TASK REQUIREMENTS:
Please return every row below that contains the string "您应该在查询中看到类似的结果", copying each such line in full.

====== DATASET ENTRIES

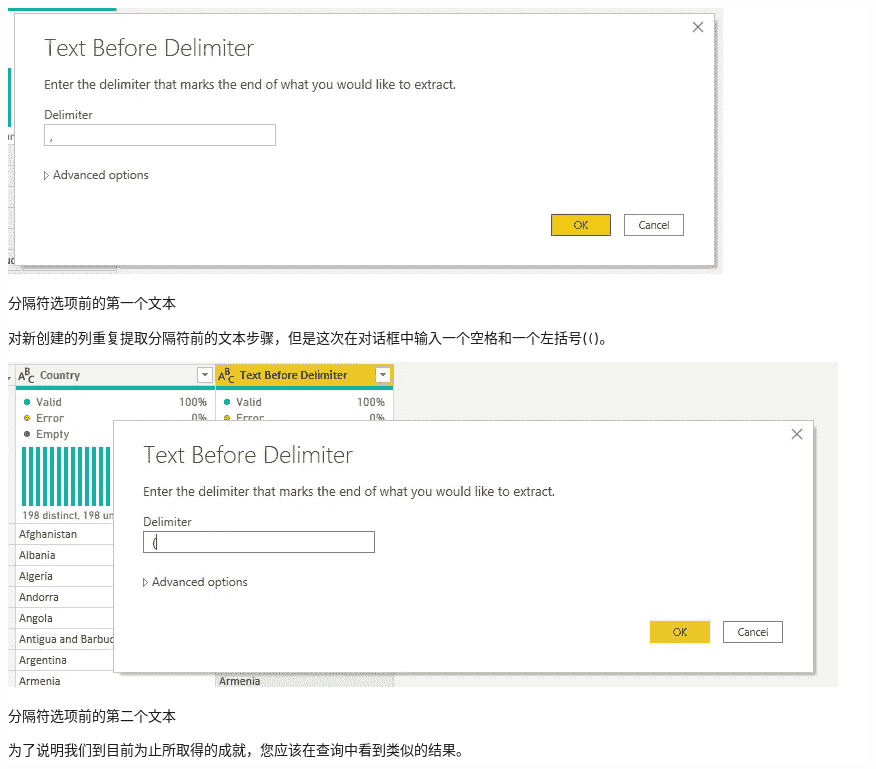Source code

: ![](img/d0c169a9427ed5b9f3c863017a037a25.png)

分隔符选项前的第一个文本

对新创建的列重复提取分隔符前的文本步骤，但是这次在对话框中输入一个空格和一个左括号(`(`)。

![](img/897b50b530bfa11e8e30c874c0064e0a.png)

分隔符选项前的第二个文本

为了说明我们到目前为止所取得的成就，您应该在查询中看到类似的结果。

============

WRITTEN SOLUTION:
为了说明我们到目前为止所取得的成就，您应该在查询中看到类似的结果。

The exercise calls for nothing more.